Many who leave their jobs also do so without proper financial planning for retirement - the Prudential survey found almost half (44 per cent) of the respondents were unprepared.

Mr Dennis Tan, chief executive of Prudential Singapore, said it has become even more important for those wanting to change work to consider their retirement plans before doing so, especially as Singaporeans are living longer and will need to accumulate an even bigger nest egg so they will not outlive their savings.

The problem is exacerbated by rising costs of living and healthcare expenses.

The Prudential survey found that more than seven in 10 respondents (73 per cent) rely on the savings in their Central Provident Fund (CPF) account as their main income source for retirement.
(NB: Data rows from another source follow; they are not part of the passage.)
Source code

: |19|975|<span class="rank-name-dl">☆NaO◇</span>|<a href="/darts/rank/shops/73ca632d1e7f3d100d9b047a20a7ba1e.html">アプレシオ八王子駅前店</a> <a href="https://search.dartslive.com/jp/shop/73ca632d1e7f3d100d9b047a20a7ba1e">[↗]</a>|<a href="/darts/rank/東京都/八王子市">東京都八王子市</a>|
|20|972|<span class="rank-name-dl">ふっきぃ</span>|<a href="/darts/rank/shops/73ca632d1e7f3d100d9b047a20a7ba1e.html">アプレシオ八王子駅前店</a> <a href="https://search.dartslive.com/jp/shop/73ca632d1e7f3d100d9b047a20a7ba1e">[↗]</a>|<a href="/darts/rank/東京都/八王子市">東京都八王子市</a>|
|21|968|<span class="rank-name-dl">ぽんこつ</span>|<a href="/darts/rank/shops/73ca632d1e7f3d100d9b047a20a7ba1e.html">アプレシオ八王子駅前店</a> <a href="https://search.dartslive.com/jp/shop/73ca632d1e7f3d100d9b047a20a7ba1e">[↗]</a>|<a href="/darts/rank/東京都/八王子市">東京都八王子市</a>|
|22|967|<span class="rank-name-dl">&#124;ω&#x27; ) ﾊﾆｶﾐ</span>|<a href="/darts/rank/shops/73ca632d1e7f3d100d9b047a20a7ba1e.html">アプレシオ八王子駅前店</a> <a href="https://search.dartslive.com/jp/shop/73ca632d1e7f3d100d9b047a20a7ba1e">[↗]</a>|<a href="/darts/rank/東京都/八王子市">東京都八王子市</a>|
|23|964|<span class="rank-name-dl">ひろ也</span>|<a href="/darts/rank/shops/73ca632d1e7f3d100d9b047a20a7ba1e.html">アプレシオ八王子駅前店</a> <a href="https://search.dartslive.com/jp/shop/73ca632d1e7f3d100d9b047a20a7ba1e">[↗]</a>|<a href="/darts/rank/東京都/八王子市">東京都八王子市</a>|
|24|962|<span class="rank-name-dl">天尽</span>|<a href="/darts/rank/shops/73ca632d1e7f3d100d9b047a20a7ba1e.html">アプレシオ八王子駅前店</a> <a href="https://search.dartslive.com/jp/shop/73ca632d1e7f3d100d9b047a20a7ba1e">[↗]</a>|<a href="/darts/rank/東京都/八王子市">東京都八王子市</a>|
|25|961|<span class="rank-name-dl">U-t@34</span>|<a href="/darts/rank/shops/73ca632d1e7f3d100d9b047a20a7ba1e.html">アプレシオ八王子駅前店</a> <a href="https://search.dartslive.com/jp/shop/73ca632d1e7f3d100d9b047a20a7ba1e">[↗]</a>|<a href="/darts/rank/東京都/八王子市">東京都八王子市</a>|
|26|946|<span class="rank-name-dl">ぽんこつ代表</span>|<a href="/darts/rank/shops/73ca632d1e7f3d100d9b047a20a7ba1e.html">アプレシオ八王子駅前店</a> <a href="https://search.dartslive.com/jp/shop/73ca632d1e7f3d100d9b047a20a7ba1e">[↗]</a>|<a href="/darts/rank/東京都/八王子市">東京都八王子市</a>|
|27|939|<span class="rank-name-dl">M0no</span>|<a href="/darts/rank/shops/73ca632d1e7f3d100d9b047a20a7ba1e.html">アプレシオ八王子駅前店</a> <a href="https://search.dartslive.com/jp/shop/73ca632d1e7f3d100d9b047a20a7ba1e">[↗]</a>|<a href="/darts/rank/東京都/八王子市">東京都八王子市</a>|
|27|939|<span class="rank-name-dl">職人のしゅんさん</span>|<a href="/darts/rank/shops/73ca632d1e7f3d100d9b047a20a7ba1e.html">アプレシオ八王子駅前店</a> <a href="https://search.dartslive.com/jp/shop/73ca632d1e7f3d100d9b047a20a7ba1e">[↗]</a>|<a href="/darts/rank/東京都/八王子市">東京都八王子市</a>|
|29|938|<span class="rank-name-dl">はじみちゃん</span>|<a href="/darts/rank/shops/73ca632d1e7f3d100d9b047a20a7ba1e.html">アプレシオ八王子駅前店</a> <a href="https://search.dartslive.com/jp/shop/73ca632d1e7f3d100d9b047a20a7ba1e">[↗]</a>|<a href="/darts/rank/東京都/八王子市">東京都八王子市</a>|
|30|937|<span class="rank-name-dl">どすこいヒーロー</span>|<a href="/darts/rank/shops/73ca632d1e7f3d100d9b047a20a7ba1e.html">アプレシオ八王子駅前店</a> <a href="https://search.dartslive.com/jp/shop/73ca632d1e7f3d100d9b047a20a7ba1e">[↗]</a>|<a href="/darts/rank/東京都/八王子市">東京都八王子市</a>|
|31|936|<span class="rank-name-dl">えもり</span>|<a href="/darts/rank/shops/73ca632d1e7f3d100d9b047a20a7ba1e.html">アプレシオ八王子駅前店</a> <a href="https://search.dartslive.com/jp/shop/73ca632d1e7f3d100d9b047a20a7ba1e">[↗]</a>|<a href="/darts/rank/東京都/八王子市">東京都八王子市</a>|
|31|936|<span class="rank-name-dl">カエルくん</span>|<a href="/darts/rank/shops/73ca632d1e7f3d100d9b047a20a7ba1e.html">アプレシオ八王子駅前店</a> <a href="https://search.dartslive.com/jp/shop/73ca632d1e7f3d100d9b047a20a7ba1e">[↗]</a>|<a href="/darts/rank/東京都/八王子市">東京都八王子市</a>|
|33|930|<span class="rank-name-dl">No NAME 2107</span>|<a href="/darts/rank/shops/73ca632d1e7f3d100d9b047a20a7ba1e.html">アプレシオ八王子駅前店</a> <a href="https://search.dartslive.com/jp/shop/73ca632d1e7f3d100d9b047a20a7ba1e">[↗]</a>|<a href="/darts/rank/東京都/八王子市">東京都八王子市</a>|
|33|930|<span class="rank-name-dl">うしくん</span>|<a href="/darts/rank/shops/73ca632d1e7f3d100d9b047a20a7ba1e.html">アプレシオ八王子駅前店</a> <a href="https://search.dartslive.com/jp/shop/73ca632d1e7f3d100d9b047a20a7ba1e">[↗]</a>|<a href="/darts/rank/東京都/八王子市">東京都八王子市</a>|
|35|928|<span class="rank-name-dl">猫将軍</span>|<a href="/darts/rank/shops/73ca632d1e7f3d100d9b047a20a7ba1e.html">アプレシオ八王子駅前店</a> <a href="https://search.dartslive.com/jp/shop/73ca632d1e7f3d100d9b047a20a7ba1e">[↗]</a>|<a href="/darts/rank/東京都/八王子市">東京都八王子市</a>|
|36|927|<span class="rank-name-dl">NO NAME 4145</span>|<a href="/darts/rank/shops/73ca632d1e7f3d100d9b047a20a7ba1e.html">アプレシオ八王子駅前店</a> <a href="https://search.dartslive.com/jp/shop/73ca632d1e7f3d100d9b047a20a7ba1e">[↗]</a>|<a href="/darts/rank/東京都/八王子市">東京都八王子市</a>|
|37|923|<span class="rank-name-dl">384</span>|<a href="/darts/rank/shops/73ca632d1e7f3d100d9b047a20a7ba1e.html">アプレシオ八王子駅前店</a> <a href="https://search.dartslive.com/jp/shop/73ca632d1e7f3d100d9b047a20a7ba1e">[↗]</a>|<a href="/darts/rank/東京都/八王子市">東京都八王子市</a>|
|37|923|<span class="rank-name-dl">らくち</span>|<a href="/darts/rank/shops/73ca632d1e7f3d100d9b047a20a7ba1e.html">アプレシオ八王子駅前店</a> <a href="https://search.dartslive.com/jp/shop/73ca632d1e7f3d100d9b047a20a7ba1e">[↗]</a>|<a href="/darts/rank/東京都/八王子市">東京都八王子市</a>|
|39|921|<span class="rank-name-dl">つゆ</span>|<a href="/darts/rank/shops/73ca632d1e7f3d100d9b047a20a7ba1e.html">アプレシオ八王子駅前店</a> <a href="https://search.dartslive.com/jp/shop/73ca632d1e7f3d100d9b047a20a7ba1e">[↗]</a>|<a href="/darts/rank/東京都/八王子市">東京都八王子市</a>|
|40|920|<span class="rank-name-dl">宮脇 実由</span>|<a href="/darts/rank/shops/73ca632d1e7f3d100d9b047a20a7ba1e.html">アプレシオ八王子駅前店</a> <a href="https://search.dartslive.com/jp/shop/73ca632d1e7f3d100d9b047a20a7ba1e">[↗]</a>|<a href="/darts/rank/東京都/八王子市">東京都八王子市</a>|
Prudential's Mr Tan said it is important that Singaporeans diversify their retirement funds by putting their money into different financial instruments. This helps to spread risk and smooth out volatilities during challenging market conditions.

Ms Tang is looking into building enough retirement funds so she can sustain the lifestyle she wants when she retires.

She has savings and investment plans and is exploring the option of investing in Singapore savings bonds to diversify her retirement nest-egg.

"Regardless of how you plan, it is important to start planning early so you have a longer runway to grow your retirement funds," Prudential's Mr Tan said.